Additionally, the current study emphasises the potential usefulness of the Omaha System in underpinning a potential program of aftercare support for stroke survivors. The system’s ability to support home-based or community care among patients with varying medical conditions and to facilitate multidisciplinary interaction has been reported to be useful [28]. The study provided revealing insights into the key issues faced by stroke patients during transition, coupled with the utility of the Omaha System in capturing and addressing these issues, laying the foundation for development of a comprehensive aftercare program that can be supported by information systems to ensure a structured treatment plan. This approach is essential for providing the ongoing aftercare support necessary for stroke survivors as they navigate the complex journey from hospital to home. This integration not only aids in the efficient allocation of nursing resources but also contributes to the overall improvement of patient care and satisfaction.
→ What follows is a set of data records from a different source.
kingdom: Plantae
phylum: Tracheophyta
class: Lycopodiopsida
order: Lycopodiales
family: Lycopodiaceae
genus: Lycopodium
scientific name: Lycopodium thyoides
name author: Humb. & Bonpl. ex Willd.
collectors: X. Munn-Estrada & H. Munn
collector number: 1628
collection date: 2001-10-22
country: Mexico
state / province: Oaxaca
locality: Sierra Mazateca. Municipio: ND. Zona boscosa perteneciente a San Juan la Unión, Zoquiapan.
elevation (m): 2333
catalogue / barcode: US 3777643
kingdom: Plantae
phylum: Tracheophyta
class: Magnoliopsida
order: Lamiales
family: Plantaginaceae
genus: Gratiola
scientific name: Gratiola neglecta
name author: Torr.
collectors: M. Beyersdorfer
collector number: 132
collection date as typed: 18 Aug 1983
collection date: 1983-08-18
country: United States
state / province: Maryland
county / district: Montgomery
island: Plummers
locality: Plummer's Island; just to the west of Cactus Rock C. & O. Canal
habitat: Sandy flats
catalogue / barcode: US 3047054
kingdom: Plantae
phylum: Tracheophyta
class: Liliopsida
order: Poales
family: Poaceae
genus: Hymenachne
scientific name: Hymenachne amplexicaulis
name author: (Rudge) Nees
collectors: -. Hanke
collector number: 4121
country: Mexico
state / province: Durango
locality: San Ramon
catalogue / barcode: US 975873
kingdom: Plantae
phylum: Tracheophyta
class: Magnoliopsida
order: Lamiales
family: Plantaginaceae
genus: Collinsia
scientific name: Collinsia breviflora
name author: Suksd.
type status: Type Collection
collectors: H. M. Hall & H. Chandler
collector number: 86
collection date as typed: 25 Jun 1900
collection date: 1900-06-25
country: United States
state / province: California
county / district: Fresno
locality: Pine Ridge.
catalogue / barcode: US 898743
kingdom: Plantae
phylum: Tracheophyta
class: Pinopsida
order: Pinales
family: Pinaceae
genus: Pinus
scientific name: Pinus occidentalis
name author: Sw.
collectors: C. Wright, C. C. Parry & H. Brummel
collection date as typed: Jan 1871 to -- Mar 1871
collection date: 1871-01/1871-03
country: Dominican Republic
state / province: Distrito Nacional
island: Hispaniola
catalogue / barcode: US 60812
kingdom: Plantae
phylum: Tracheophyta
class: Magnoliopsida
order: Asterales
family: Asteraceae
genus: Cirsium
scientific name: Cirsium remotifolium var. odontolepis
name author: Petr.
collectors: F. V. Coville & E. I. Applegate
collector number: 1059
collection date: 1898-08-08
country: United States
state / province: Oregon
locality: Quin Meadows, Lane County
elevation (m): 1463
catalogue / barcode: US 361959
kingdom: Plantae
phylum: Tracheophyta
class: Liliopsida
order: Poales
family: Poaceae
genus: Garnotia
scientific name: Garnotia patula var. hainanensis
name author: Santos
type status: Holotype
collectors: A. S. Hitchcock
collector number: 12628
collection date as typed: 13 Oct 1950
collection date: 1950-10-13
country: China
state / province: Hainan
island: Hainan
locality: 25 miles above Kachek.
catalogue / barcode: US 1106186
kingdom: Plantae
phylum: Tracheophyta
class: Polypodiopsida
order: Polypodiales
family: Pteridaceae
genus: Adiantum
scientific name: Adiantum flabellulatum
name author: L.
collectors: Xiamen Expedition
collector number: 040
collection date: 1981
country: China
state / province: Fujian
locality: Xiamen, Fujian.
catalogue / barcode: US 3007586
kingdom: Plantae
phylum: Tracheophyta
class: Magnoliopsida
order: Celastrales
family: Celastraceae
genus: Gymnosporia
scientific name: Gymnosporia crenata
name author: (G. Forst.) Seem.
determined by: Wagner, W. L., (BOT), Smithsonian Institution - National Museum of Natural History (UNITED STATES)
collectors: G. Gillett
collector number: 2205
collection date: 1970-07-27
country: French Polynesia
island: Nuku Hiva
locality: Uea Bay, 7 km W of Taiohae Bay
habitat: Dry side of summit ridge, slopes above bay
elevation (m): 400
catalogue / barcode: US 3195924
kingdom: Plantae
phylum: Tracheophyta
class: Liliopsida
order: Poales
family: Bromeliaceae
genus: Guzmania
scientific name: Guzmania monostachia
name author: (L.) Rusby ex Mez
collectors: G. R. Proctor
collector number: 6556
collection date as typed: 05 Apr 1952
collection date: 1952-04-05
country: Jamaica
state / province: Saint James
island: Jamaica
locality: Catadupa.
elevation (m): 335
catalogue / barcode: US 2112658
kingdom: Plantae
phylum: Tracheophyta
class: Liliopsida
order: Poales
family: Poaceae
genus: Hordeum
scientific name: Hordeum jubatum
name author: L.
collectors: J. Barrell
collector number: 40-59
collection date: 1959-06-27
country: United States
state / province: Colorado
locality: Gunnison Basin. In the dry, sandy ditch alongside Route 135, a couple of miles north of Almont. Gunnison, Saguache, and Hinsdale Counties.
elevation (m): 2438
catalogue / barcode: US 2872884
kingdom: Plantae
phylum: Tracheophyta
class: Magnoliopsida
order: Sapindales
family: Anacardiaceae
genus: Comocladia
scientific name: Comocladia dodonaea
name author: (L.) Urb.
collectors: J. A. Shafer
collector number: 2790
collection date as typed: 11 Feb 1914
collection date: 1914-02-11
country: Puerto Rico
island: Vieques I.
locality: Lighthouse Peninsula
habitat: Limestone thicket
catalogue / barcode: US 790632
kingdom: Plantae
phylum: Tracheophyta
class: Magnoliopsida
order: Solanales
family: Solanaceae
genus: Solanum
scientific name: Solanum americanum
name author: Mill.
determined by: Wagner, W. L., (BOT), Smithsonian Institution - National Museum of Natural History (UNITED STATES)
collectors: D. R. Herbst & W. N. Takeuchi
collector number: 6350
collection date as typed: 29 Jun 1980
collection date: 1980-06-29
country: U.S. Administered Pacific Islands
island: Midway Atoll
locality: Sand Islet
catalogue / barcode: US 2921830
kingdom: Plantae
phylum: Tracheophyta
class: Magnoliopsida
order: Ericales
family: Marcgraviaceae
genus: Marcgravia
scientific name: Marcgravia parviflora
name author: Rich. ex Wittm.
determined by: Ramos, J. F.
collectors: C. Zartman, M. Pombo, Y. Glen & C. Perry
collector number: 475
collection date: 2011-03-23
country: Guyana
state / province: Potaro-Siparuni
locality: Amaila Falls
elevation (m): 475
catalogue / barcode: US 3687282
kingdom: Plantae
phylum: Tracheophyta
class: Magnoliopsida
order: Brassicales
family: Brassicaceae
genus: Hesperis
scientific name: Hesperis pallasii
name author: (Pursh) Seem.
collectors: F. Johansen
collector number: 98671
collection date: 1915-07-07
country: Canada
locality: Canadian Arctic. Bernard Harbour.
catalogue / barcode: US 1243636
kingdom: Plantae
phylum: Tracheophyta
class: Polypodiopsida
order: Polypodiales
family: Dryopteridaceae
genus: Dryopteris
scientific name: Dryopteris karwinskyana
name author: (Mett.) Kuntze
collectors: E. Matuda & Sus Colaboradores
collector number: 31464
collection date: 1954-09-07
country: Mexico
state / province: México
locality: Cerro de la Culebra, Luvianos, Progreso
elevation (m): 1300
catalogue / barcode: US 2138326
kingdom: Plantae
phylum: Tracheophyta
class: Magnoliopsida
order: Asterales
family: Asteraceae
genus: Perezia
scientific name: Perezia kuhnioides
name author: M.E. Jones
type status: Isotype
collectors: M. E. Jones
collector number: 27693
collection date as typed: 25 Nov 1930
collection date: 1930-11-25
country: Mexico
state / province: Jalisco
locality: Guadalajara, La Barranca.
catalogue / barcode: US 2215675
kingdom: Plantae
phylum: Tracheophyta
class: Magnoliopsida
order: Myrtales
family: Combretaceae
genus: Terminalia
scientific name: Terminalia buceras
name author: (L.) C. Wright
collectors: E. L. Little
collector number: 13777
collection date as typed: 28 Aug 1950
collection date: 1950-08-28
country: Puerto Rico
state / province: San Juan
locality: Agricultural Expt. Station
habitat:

Despite the interesting findings observed in this study, some limitations are noteworthy. Firstly, the transitioning period focused on the first 12 weeks following discharge. Thus, how the complex needs evolve and vary in the long term remains yet to be articulated. That said, it is possible the needs identified in this study can offer a view into what may be expected in the long term. Secondly, the current study focused only on the stroke survivors. Although the Omaha System has the capacity to identify family concerns, this was not captured in the current study. Future studies may therefore need to consider exploring the family concerns as well to attain a more comprehensive understanding of both family and survivor needs.